A key element of this module will be the individual skills assessment which will take place at the beginning of the module at which staff will assess the skills which each student already possesses and thus enable the selection of training in languages and palaeography suited to improve those skills.



During term one, (“Reading History”) students are introduced to a range of historiographical classics that are exemplary of different approaches to late medieval and early modern European cultures. They will read selections from works by prominent cultural and intellectual historians, and are encouraged to examine the ways in which these historians framed their research questions, selected and handled their evidence (be it textual, material, or visual), organised their arguments, and constructed their narratives. Students are gradually introduced to a number of theoretical questions involved in historical research, such as periodisation, scale, evidence, interpretation, generalisation, commensurability, translatability, canonicity, agency, and teleology.
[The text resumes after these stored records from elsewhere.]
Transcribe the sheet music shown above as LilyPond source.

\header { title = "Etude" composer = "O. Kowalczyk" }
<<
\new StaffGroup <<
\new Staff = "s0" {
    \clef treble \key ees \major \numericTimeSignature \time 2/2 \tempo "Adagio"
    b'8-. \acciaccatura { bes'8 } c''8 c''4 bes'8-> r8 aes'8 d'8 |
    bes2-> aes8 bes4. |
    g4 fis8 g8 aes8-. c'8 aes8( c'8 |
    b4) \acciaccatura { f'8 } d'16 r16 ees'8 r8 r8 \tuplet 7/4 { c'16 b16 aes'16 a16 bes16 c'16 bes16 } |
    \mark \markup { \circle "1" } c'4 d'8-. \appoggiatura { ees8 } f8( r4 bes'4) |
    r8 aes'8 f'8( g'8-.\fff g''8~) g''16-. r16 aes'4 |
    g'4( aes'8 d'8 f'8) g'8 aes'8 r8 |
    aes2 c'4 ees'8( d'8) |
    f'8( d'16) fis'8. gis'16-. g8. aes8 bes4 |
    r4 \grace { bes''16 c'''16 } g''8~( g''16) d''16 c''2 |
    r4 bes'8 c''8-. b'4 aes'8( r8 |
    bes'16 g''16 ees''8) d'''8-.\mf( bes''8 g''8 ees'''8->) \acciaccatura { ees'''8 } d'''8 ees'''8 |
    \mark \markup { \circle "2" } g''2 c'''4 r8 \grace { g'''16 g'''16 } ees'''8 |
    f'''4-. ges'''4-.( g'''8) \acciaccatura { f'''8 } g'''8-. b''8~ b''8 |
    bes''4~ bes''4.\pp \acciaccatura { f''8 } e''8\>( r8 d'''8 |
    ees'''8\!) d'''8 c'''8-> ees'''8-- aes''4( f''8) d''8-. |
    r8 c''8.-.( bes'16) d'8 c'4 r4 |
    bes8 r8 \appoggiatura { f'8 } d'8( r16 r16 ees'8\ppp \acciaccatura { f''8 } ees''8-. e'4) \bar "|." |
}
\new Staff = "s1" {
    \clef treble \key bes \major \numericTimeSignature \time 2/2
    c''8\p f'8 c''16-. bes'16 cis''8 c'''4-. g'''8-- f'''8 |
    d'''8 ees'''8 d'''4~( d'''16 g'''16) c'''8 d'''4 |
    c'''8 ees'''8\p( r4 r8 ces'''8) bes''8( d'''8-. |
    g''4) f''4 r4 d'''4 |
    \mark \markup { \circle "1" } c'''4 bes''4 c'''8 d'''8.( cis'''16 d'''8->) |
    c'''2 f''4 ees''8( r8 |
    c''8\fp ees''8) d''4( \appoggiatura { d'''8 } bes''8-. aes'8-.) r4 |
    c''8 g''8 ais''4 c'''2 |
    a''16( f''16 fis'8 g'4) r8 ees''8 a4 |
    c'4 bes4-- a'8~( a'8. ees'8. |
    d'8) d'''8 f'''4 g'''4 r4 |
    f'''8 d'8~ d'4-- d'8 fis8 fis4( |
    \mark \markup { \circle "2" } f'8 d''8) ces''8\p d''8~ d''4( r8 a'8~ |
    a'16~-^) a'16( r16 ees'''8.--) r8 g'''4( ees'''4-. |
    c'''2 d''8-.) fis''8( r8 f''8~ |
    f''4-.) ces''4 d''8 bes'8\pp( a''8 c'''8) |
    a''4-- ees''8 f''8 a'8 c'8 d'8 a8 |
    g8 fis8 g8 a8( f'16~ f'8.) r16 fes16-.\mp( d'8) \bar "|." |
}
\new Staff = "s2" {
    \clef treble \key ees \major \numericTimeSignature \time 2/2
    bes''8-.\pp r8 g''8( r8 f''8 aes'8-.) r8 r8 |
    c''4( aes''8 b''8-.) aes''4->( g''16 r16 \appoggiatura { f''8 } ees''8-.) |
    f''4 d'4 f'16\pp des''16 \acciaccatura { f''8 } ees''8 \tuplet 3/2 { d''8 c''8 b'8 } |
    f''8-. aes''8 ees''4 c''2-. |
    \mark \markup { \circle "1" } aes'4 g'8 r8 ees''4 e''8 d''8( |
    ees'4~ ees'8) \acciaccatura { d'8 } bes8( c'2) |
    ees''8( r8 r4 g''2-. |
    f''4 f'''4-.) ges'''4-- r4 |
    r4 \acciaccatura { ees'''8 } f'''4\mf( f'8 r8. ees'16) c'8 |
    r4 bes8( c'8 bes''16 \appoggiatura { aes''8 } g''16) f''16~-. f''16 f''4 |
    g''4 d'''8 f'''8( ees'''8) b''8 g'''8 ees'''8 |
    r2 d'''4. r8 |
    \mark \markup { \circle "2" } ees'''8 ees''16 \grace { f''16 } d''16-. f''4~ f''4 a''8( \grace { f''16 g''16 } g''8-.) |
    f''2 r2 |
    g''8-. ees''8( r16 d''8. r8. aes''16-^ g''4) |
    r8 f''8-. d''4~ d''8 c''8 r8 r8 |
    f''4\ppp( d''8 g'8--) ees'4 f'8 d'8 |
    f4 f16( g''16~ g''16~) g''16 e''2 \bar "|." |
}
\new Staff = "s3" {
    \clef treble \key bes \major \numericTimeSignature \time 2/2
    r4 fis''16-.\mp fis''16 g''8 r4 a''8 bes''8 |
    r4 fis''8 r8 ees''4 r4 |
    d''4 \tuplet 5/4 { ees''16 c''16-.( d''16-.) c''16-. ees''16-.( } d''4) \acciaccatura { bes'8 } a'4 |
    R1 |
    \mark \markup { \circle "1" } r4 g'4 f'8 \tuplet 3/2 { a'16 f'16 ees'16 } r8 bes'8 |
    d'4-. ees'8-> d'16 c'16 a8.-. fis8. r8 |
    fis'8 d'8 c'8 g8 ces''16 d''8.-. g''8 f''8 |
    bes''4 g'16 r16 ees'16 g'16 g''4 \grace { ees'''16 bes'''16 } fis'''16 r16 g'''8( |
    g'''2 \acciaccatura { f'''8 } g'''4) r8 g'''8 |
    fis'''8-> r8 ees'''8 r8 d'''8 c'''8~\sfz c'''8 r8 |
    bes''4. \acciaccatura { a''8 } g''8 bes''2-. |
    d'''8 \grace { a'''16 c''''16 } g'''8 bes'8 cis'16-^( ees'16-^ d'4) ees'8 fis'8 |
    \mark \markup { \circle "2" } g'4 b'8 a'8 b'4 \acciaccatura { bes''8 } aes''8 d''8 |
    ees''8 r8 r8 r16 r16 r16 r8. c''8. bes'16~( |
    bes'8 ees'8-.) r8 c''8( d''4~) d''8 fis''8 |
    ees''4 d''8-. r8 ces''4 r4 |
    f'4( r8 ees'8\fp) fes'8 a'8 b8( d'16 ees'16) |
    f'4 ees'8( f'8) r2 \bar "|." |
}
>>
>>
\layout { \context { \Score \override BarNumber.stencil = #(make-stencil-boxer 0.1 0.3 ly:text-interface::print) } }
Students will also develop an overview of important trends in 20th- and 21st-century cultural and intellectual history-writing. Finally, students will develop critical-analytical skills that will allow them to become more careful readers of historical scholarship, and thus also more prepared to carry out their own historical research and writing when they begin working on their final dissertation in the second term. 

During term two, “Writing History”, takes the form of a workshop guiding the students in choosing, developing, and researching a topic that will form the subject of their final dissertation. The workshop covers topics such as: “Tips for good academic writing”, “Identifying a research question”, “Identifying an ‘archive’”, “Compiling a bibliography” and “Writing an abstract & dissertation plan”.